Une différence importante avec le récit sympathique (et passionnant) du fondateur des Hydropathes, toutefois, c'est que Martinez ne donne pour ainsi dire aucun nom propre : le poète est toujours le poète ou la poète, le directeur de revue reste le directeur de revue et l'institution, publique ou privée, est dénommée l'institution ; là où le pari est réussi, c'est qu'on oublie assez vite de tenter de remettre les noms : ce que ce choix révèle, c'est le fonctionnement général du milieu aujourd'hui, ce qui s'y joue, ce qui s'y plie, les traits communs, soit l'obsession de la reconnaissance et les réponses souvent humiliantes qu'on lui donne, et la question de l'argent. Christophe Hanna l'annonce d'ailleurs clairement à la fin de son introduction, texte précis quant aux vertus pratiques et théoriques de l'anecdote : « Ecrire [dans le champ de la poésie] apparaît alors comme un chaînage de gestes institutionnels variés et collectifs obsédé par la question de la reconnaissance, cela précisément parce que les instances et les formes de cette reconnaissance sont toujours mal définies, floues, vagues, surprenantes ou fuyantes. Le monde ordinaire de la poésie offre alors l'exemple d'un espace où, par essence, toute reconnaissance semble a priori hors de portée, où le manque de considération est la norme, où réussir ne peut signifier autre chose qu'être parvenu à avoir abandonné tout espoir (de réussite). »
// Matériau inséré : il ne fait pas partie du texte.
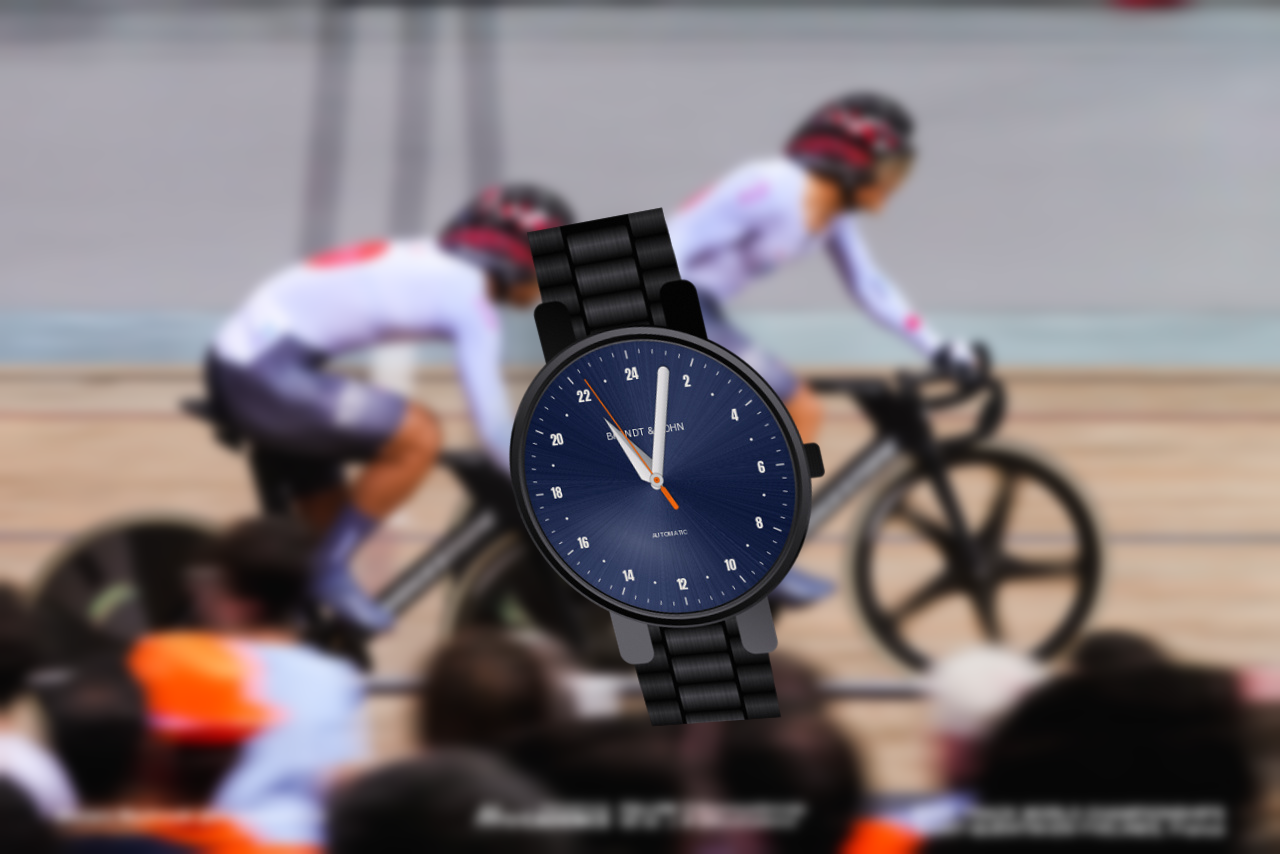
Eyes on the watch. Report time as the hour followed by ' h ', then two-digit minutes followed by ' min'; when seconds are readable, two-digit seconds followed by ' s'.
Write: 22 h 02 min 56 s
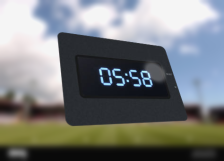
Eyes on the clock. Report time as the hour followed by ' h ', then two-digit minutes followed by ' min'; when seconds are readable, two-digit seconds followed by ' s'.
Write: 5 h 58 min
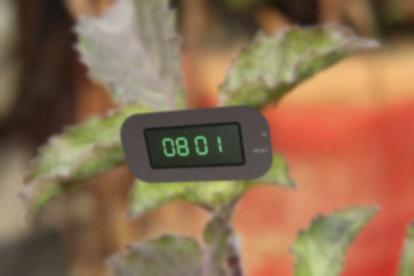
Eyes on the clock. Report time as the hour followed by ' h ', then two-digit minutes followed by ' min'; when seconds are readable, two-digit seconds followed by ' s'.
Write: 8 h 01 min
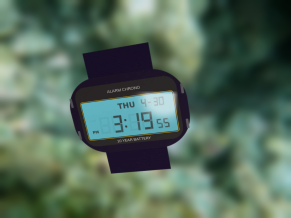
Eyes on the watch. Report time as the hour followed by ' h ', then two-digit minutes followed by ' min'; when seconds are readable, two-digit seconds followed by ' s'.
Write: 3 h 19 min 55 s
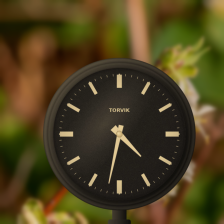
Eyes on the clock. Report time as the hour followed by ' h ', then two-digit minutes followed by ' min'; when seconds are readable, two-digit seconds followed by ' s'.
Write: 4 h 32 min
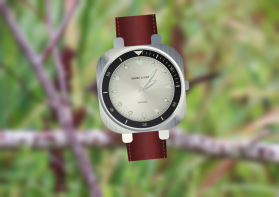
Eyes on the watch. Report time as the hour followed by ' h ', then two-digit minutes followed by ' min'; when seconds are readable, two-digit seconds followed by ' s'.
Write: 2 h 07 min
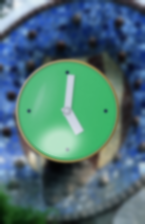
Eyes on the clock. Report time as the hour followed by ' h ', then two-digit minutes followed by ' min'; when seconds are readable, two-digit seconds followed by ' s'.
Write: 5 h 01 min
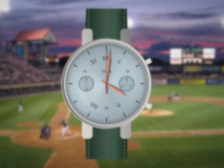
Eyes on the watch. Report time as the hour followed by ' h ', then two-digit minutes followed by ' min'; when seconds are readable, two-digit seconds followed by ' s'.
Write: 4 h 01 min
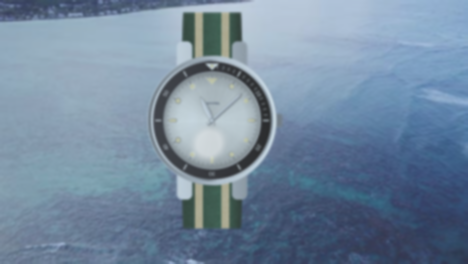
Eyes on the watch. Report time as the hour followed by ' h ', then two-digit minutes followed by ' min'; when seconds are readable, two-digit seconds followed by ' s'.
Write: 11 h 08 min
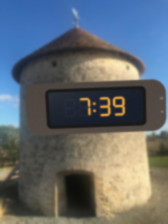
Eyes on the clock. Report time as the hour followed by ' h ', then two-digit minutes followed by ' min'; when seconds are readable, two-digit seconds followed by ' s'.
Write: 7 h 39 min
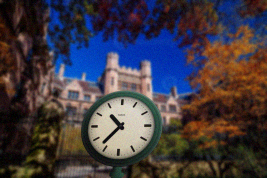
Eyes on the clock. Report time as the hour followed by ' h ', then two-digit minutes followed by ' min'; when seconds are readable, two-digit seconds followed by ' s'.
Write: 10 h 37 min
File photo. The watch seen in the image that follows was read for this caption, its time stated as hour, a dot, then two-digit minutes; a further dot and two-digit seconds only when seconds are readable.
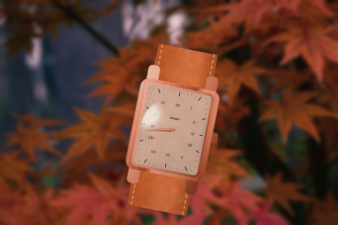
8.43
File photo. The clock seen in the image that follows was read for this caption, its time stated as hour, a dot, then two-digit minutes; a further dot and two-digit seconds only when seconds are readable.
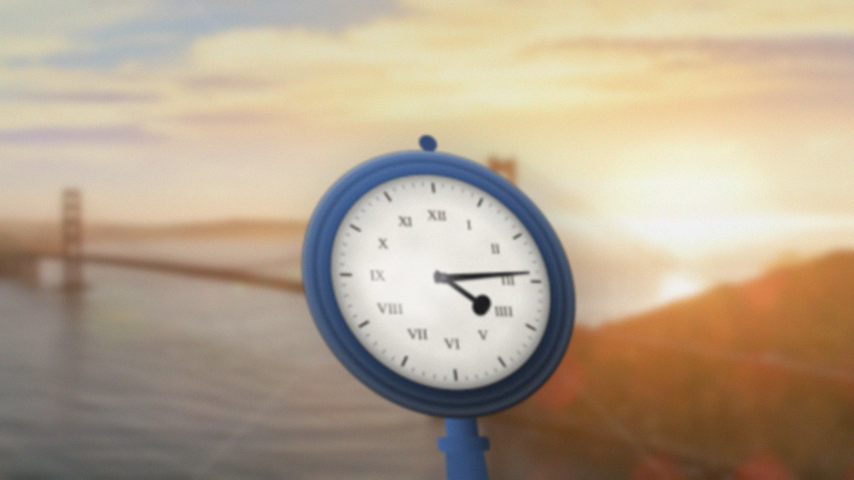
4.14
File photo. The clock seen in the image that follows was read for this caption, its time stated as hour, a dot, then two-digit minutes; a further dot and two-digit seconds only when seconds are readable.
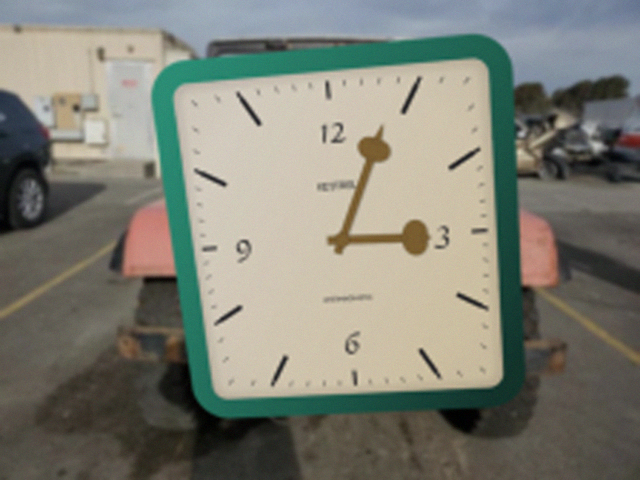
3.04
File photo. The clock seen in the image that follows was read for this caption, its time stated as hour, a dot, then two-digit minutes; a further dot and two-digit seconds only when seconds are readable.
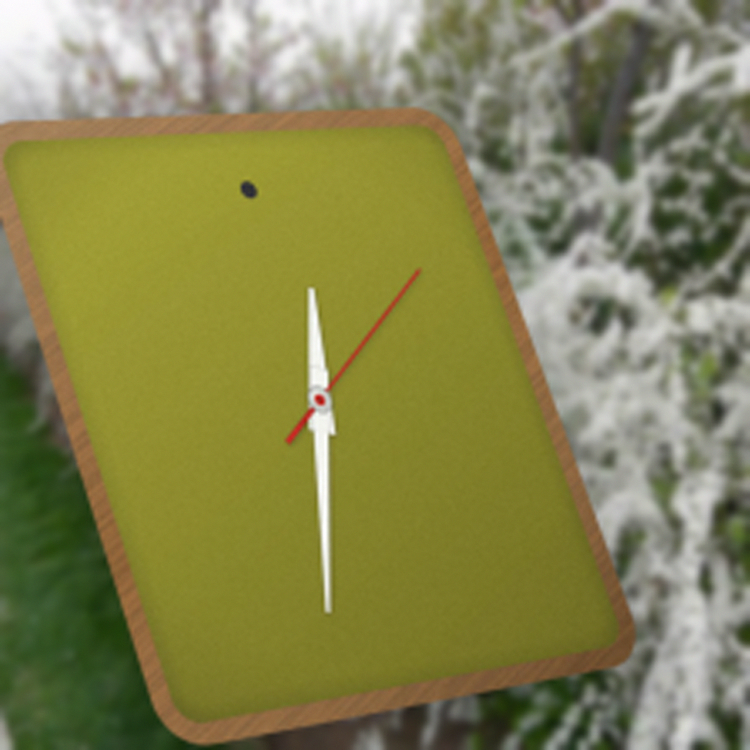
12.33.09
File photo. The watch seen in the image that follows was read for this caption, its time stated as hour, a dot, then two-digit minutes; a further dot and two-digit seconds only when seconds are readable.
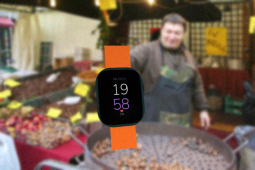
19.58
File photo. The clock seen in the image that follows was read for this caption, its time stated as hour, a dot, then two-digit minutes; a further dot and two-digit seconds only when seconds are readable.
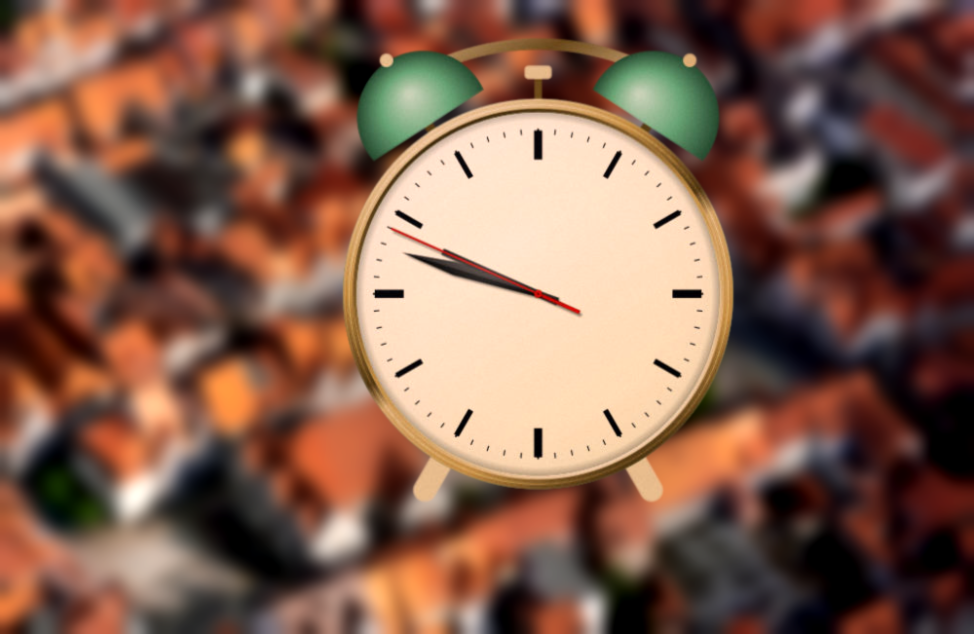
9.47.49
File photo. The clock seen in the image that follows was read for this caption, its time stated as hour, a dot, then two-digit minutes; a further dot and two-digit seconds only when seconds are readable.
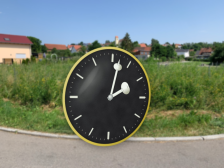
2.02
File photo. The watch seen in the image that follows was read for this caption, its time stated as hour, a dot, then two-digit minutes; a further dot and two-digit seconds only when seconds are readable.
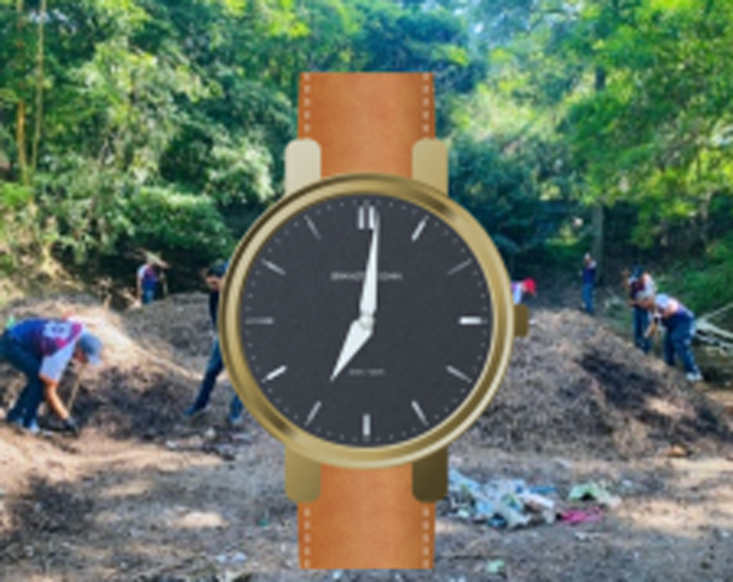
7.01
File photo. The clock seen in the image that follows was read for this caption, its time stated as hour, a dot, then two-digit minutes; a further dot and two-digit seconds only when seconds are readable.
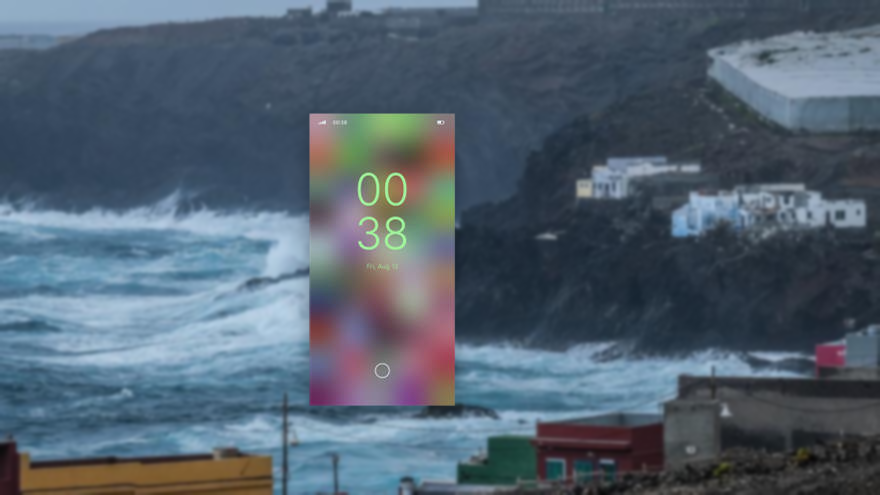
0.38
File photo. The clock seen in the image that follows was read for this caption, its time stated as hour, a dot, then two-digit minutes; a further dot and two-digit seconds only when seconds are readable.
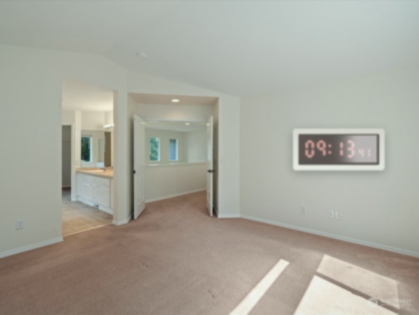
9.13
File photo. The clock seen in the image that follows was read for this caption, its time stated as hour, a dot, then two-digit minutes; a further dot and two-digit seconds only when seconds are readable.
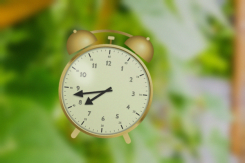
7.43
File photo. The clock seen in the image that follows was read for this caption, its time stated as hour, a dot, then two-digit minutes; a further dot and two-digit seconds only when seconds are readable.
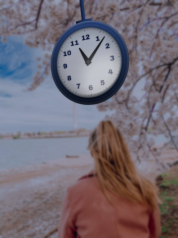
11.07
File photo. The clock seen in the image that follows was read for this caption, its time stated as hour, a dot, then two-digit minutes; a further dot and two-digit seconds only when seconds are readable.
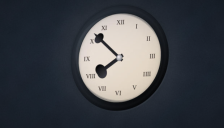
7.52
Ce livre d'une centaine de pages en dit plus long, au fond, que les grosses études sociologiques parues sur le milieu, ou disons qu'il en dit plus court mais autrement, avec finesse et pas mal de cruauté (le coup de la bourse de poésie qui ne peut être attribuée au poète qui a publié un roman, à moins qu'il démontre qu'une précédente bourse de poésie lui a été attribuée de manière indue et qu'il a donc trompé le jury !). Il éclaire nos mésaventures, passées et présentes, et permettra à tous de mieux comprendre pourquoi les poètes ont parfois raison de faire grève.